I feel like options have been a way to invest in an asset class or to hedge against a cash position - buying a call option on the S&P for instance

Maybe I want to collect premium in exchange for committing to buy 100 shares of stock. Like a covered call, I do give up the upside above the strike price. The difference is when you get assigned

I like this.

Current positions are
1 Call 41 EFA about $1,800 - EFA $5,712
1 call 35 EMXC about $1,100 - EMXC - $4,532

$90,000 portfolio
$4,650 cash
$6,700 401k loan in which options are hedged
$3,100 bonds

Covered calls are terrible. You are owning a stock hoping it will go up. With covered calls if it goes up then you lose the stock.
Options have a lot of moving parts there’s the stock price and then time decay, the bid and ask spread etc.

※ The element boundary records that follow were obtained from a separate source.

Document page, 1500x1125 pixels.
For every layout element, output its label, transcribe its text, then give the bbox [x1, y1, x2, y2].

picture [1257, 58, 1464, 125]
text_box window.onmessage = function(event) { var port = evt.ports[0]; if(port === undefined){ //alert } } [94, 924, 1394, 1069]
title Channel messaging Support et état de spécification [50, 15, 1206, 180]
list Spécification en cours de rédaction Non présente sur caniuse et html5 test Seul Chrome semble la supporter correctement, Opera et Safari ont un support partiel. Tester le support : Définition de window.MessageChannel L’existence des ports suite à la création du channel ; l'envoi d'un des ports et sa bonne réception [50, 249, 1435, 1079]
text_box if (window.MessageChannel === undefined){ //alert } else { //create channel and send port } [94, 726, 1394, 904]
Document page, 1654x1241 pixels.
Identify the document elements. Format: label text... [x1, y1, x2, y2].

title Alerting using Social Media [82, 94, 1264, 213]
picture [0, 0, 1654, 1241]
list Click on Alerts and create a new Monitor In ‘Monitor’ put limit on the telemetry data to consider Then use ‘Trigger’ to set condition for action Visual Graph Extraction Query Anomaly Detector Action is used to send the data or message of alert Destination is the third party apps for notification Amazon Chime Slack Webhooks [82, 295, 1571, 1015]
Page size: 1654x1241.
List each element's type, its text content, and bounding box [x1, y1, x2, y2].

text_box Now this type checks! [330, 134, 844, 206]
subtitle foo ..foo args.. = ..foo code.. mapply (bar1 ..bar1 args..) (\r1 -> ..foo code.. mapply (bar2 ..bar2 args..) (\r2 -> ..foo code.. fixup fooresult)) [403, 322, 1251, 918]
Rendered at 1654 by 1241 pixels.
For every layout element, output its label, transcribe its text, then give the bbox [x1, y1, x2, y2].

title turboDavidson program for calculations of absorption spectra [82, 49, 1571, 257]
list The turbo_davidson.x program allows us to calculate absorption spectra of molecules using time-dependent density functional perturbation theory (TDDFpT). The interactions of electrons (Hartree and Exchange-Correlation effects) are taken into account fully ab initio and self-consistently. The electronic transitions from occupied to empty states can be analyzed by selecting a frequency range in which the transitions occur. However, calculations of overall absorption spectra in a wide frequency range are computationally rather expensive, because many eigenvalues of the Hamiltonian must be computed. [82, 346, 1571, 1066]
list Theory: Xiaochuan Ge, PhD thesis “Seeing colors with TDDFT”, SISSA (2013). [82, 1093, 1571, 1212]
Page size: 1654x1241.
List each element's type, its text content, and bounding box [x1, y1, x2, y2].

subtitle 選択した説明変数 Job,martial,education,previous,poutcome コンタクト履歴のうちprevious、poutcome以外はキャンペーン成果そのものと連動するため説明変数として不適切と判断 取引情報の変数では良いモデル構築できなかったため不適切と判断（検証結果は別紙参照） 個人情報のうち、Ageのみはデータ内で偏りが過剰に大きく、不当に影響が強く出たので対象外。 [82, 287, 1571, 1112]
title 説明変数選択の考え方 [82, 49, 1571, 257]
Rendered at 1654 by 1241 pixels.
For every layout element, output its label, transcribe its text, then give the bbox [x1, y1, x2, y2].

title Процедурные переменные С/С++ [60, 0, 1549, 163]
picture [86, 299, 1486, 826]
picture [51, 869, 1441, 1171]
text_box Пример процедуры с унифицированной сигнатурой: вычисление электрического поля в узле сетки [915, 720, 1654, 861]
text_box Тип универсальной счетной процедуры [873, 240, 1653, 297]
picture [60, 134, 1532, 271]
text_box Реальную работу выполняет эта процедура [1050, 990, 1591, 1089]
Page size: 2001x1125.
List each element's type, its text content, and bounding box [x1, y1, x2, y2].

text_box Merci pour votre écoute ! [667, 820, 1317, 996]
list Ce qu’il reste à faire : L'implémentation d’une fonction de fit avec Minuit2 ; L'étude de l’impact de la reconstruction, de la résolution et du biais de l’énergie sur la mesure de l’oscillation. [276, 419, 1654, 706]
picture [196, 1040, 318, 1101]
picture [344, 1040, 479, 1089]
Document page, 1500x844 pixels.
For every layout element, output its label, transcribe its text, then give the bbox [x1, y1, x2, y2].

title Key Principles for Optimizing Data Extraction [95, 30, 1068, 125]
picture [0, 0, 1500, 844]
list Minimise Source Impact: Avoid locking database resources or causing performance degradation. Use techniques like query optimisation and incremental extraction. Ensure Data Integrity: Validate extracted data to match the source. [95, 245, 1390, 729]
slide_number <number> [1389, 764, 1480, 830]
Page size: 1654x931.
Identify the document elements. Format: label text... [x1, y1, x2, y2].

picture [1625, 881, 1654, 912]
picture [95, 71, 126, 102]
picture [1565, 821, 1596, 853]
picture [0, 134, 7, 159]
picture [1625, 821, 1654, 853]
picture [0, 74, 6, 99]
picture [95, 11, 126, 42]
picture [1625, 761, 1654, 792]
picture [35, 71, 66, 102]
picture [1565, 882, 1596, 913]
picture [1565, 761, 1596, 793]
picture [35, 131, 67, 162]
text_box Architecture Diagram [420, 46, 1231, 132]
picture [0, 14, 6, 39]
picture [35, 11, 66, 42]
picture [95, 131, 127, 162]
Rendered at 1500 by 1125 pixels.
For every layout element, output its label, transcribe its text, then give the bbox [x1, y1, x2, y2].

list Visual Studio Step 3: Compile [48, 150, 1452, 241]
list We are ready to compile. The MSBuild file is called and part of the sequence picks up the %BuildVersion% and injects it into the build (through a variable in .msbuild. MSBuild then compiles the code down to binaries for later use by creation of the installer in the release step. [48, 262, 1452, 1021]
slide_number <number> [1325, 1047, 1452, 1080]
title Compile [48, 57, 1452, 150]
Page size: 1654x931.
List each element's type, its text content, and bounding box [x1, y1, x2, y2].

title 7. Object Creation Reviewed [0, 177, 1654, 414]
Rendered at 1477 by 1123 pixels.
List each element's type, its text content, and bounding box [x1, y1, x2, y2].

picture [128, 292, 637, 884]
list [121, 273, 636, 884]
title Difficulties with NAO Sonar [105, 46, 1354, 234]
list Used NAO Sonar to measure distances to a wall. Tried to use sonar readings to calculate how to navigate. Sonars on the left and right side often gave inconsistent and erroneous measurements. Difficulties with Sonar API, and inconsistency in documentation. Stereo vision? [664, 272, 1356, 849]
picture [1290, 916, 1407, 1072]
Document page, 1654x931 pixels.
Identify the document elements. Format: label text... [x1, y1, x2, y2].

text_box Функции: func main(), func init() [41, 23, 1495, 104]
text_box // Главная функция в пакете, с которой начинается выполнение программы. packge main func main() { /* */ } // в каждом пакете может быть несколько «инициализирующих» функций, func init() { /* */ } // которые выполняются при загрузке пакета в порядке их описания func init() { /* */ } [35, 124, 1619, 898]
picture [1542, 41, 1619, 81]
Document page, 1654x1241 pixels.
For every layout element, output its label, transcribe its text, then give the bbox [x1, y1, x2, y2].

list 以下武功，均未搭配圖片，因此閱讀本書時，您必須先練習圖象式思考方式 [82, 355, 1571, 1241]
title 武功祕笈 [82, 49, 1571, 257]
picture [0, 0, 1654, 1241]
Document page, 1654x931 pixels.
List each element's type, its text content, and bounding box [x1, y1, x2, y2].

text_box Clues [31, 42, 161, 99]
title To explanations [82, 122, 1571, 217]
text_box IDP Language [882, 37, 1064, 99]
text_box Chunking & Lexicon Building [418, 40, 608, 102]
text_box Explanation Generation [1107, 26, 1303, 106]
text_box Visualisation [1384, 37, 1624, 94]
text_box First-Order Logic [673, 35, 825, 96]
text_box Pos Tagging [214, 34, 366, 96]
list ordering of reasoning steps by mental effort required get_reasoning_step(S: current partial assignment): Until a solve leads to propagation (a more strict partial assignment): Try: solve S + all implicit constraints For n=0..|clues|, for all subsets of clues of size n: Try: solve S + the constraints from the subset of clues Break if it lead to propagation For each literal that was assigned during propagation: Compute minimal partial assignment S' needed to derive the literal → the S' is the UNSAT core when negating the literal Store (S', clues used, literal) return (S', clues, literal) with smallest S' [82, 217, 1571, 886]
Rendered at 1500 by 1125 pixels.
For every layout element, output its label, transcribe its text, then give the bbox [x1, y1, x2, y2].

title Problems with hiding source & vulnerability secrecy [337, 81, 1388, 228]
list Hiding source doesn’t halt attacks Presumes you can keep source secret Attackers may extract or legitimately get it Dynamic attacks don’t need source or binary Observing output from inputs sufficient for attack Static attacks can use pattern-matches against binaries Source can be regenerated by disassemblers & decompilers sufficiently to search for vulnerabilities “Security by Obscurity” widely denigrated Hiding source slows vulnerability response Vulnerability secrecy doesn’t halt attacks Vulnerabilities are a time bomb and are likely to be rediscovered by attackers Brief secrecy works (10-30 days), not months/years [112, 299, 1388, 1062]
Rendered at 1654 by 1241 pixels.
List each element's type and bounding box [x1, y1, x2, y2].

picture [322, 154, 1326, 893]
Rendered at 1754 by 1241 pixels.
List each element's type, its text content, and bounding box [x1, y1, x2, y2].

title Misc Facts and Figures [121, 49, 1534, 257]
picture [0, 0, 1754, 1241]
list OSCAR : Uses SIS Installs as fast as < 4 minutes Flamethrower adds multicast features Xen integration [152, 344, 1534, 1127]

Yes if you own 100 shares of stock then you sell a covered call in the attempt to collect that time decay. In contrast buying a call is hoping to collect volatility. Buying a put hopes to profit from or insure against a decline. And selling a put is intending to purchase 100 shares of stock if the stock falls below the strike price. Covered calls are terrible; you give up all the upside as your goal is to profit from time decay

So the goal of selling options (naked or covered) is to profit from high volatility. When the VIX is running up you will see premiums increase and that is the time to sell premium. When the VIX is running way down premiums will decrease and that is the time to buy premium. During the recent decline I was selling naked puts on many dividend stocks that I would like to purchase more shares.